【ニューヨーク=高橋里奈】国連は6日、貧困の撲滅などをうたった「ミレニアム開発目標」の最終報告を発表した。目標としてきた2015年の1日あたり1ドル25セント以下で暮らす貧困人口は8億3600万人で、基準年(1990年)の19億2600万人から半分以下に減り「半減させる」とした目標を達成した。安全な飲み水の確保など多くの分野でも改善が見られたとしている。
ミレニアム開発目標は2000年に15年を目標年として貧困削減などを掲げて設定された。第1目標である貧困の撲滅については、90年に発展途上国の人口の47%が貧困層だったが、15年には14%にまで減った。
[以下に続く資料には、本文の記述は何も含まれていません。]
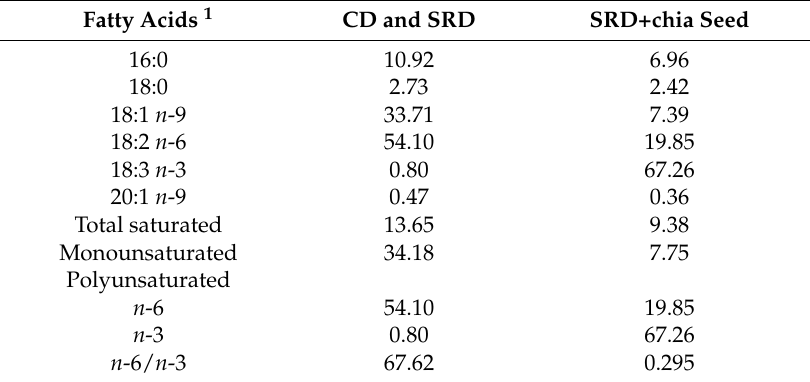
Table 2. Total fatty acid composition of experimental diets (g/kg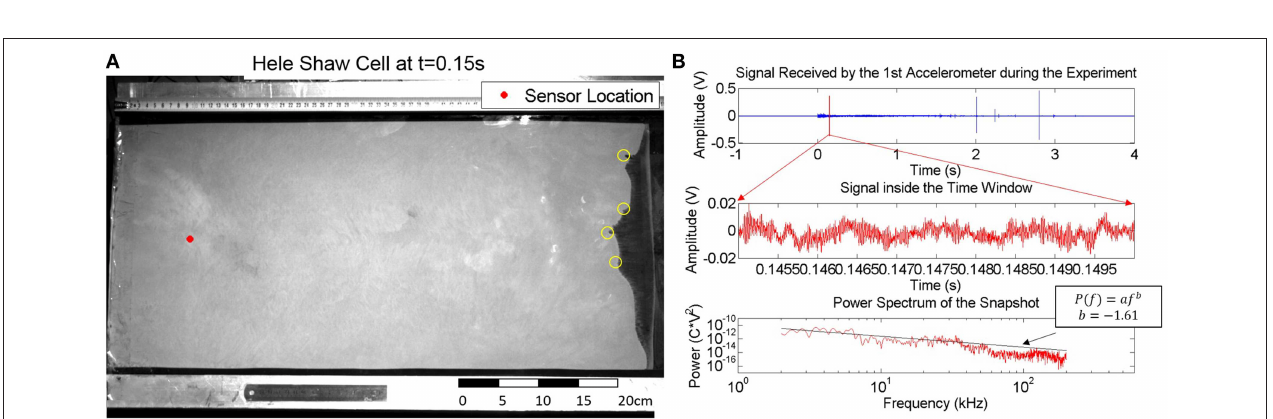
FIGURE 6 | Optical (A) and acoustic (B) experimental recordings just before channeling. Yellow circles on the left image shows the initiation points of the channeling. The red dot on the left image illustrates the sensor location where the signal on the right is recorded. Top Right panel: Acoustic signal recorded throughout the entire experiment. The red strip (time window of 0.005s) corresponds to the snapshot that the image (A) and power spectrum (Bottom Right) occurred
また90年以降、約26億人が安全な飲み水を得られるようになり、世界人口の91%が安全な水を飲んでいるという。21億人の衛生環境が改善し、途上国のスラム街で暮らす人口も減った。初等教育を受ける女子の割合もアジアやアフリカで改善した。一方で、5歳未満の幼児の死亡率や妊婦の健康状態は改善したものの、目標値には届かなかった。
最終年度の報告を受け、潘基文事務総長は「目標の達成により数百万人の命が救われ、10億人以上が極度の貧困から抜け出せた」と評価した。だが「まだ多くの人が取り残されている」とし、「格差に対処する努力が必要だ」と声明で述べた。